Entries supplied below:

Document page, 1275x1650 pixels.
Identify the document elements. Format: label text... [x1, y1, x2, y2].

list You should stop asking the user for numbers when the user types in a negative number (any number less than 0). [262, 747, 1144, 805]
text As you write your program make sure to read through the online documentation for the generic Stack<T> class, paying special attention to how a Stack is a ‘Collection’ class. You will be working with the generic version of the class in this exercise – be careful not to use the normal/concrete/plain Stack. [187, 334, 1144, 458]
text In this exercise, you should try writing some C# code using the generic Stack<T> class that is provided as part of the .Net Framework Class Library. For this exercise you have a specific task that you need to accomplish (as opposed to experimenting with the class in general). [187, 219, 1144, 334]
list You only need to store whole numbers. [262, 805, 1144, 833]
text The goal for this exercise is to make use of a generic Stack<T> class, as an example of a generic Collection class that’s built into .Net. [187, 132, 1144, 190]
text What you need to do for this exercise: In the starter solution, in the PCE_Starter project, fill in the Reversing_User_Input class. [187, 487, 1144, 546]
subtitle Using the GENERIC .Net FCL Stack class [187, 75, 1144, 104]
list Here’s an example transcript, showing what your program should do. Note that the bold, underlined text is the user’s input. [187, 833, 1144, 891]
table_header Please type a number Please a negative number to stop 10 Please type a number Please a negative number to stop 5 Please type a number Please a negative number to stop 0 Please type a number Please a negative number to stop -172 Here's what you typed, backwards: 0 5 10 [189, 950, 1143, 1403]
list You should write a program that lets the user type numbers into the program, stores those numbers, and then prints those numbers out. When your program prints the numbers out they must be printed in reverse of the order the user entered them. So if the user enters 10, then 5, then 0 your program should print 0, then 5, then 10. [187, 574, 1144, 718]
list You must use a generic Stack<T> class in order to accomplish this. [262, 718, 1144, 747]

End of Entries supplied.

What is being asked => Each entry above is to be printed again exactly.

The completed task =>
Document page, 1275x1650 pixels.
Identify the document elements. Format: label text... [x1, y1, x2, y2].

list You should stop asking the user for numbers when the user types in a negative number (any number less than 0). [262, 747, 1144, 805]
text As you write your program make sure to read through the online documentation for the generic Stack<T> class, paying special attention to how a Stack is a ‘Collection’ class. You will be working with the generic version of the class in this exercise – be careful not to use the normal/concrete/plain Stack. [187, 334, 1144, 458]
text In this exercise, you should try writing some C# code using the generic Stack<T> class that is provided as part of the .Net Framework Class Library. For this exercise you have a specific task that you need to accomplish (as opposed to experimenting with the class in general). [187, 219, 1144, 334]
list You only need to store whole numbers. [262, 805, 1144, 833]
text The goal for this exercise is to make use of a generic Stack<T> class, as an example of a generic Collection class that’s built into .Net. [187, 132, 1144, 190]
text What you need to do for this exercise: In the starter solution, in the PCE_Starter project, fill in the Reversing_User_Input class. [187, 487, 1144, 546]
subtitle Using the GENERIC .Net FCL Stack class [187, 75, 1144, 104]
list Here’s an example transcript, showing what your program should do. Note that the bold, underlined text is the user’s input. [187, 833, 1144, 891]
table_header Please type a number Please a negative number to stop 10 Please type a number Please a negative number to stop 5 Please type a number Please a negative number to stop 0 Please type a number Please a negative number to stop -172 Here's what you typed, backwards: 0 5 10 [189, 950, 1143, 1403]
list You should write a program that lets the user type numbers into the program, stores those numbers, and then prints those numbers out. When your program prints the numbers out they must be printed in reverse of the order the user entered them. So if the user enters 10, then 5, then 0 your program should print 0, then 5, then 10. [187, 574, 1144, 718]
list You must use a generic Stack<T> class in order to accomplish this. [262, 718, 1144, 747]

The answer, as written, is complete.